== Given entries ==
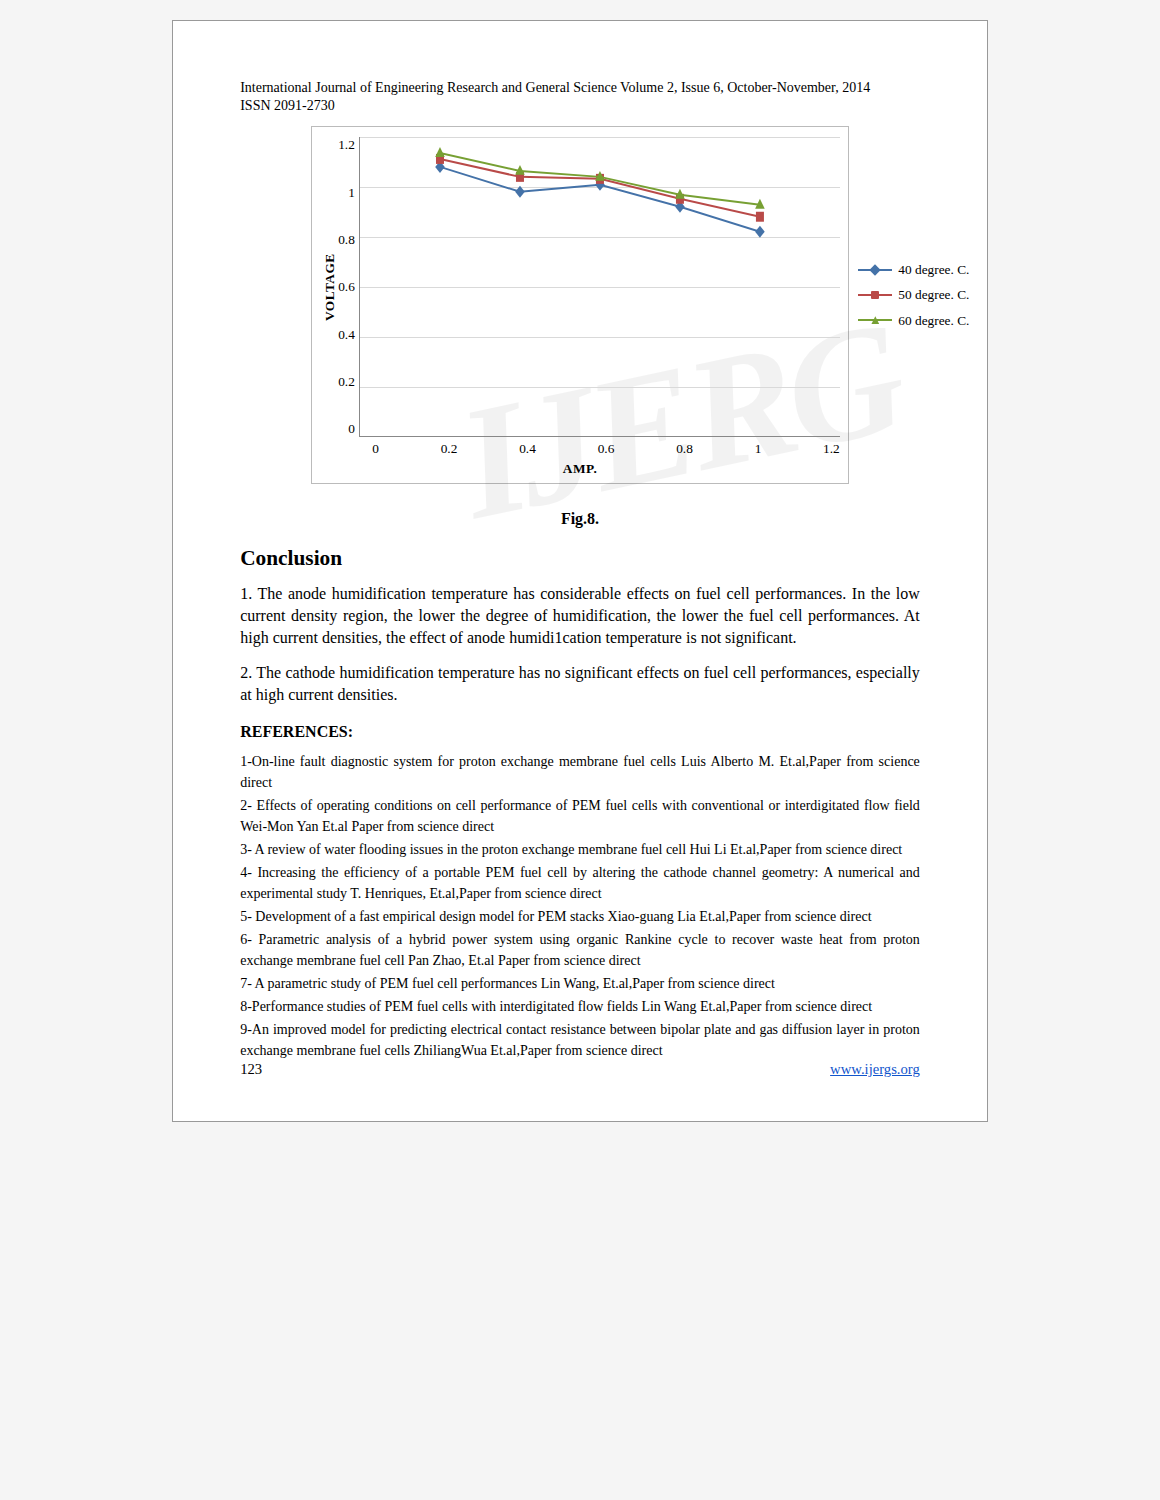IJERG
International Journal of Engineering Research and General Science Volume 2, Issue 6, October-November, 2014
ISSN 2091-2730
VOLTAGE
1.2 1 0.8 0.6 0.4 0.2 0
40 degree. C.
50 degree. C.
60 degree. C.
0 0.2 0.4 0.6 0.8 1 1.2
AMP.
Fig.8.
Conclusion
1. The anode humidification temperature has considerable effects on fuel cell performances. In the low current density region, the lower the degree of humidification, the lower the fuel cell performances. At high current densities, the effect of anode humidi1cation temperature is not significant.
2. The cathode humidification temperature has no significant effects on fuel cell performances, especially at high current densities.
REFERENCES:
1-On-line fault diagnostic system for proton exchange membrane fuel cells Luis Alberto M. Et.al,Paper from science direct
2- Effects of operating conditions on cell performance of PEM fuel cells with conventional or interdigitated flow field Wei-Mon Yan Et.al Paper from science direct
3- A review of water flooding issues in the proton exchange membrane fuel cell Hui Li Et.al,Paper from science direct
4- Increasing the efficiency of a portable PEM fuel cell by altering the cathode channel geometry: A numerical and experimental study T. Henriques, Et.al,Paper from science direct
5- Development of a fast empirical design model for PEM stacks Xiao-guang Lia Et.al,Paper from science direct
6- Parametric analysis of a hybrid power system using organic Rankine cycle to recover waste heat from proton exchange membrane fuel cell Pan Zhao, Et.al Paper from science direct
7- A parametric study of PEM fuel cell performances Lin Wang, Et.al,Paper from science direct
8-Performance studies of PEM fuel cells with interdigitated flow fields Lin Wang Et.al,Paper from science direct
9-An improved model for predicting electrical contact resistance between bipolar plate and gas diffusion layer in proton exchange membrane fuel cells ZhiliangWua Et.al,Paper from science direct
123 www.ijergs.org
===
● Work task:
Please retype the records above exactly, excluding every picture.

● Response area:
IJERG
International Journal of Engineering Research and General Science Volume 2, Issue 6, October-November, 2014
ISSN 2091-2730
VOLTAGE
1.2 1 0.8 0.6 0.4 0.2 0
40 degree. C.
50 degree. C.
60 degree. C.
0 0.2 0.4 0.6 0.8 1 1.2
AMP.
Fig.8.
Conclusion
1. The anode humidification temperature has considerable effects on fuel cell performances. In the low current density region, the lower the degree of humidification, the lower the fuel cell performances. At high current densities, the effect of anode humidi1cation temperature is not significant.
2. The cathode humidification temperature has no significant effects on fuel cell performances, especially at high current densities.
REFERENCES:
1-On-line fault diagnostic system for proton exchange membrane fuel cells Luis Alberto M. Et.al,Paper from science direct
2- Effects of operating conditions on cell performance of PEM fuel cells with conventional or interdigitated flow field Wei-Mon Yan Et.al Paper from science direct
3- A review of water flooding issues in the proton exchange membrane fuel cell Hui Li Et.al,Paper from science direct
4- Increasing the efficiency of a portable PEM fuel cell by altering the cathode channel geometry: A numerical and experimental study T. Henriques, Et.al,Paper from science direct
5- Development of a fast empirical design model for PEM stacks Xiao-guang Lia Et.al,Paper from science direct
6- Parametric analysis of a hybrid power system using organic Rankine cycle to recover waste heat from proton exchange membrane fuel cell Pan Zhao, Et.al Paper from science direct
7- A parametric study of PEM fuel cell performances Lin Wang, Et.al,Paper from science direct
8-Performance studies of PEM fuel cells with interdigitated flow fields Lin Wang Et.al,Paper from science direct
9-An improved model for predicting electrical contact resistance between bipolar plate and gas diffusion layer in proton exchange membrane fuel cells ZhiliangWua Et.al,Paper from science direct
123 www.ijergs.org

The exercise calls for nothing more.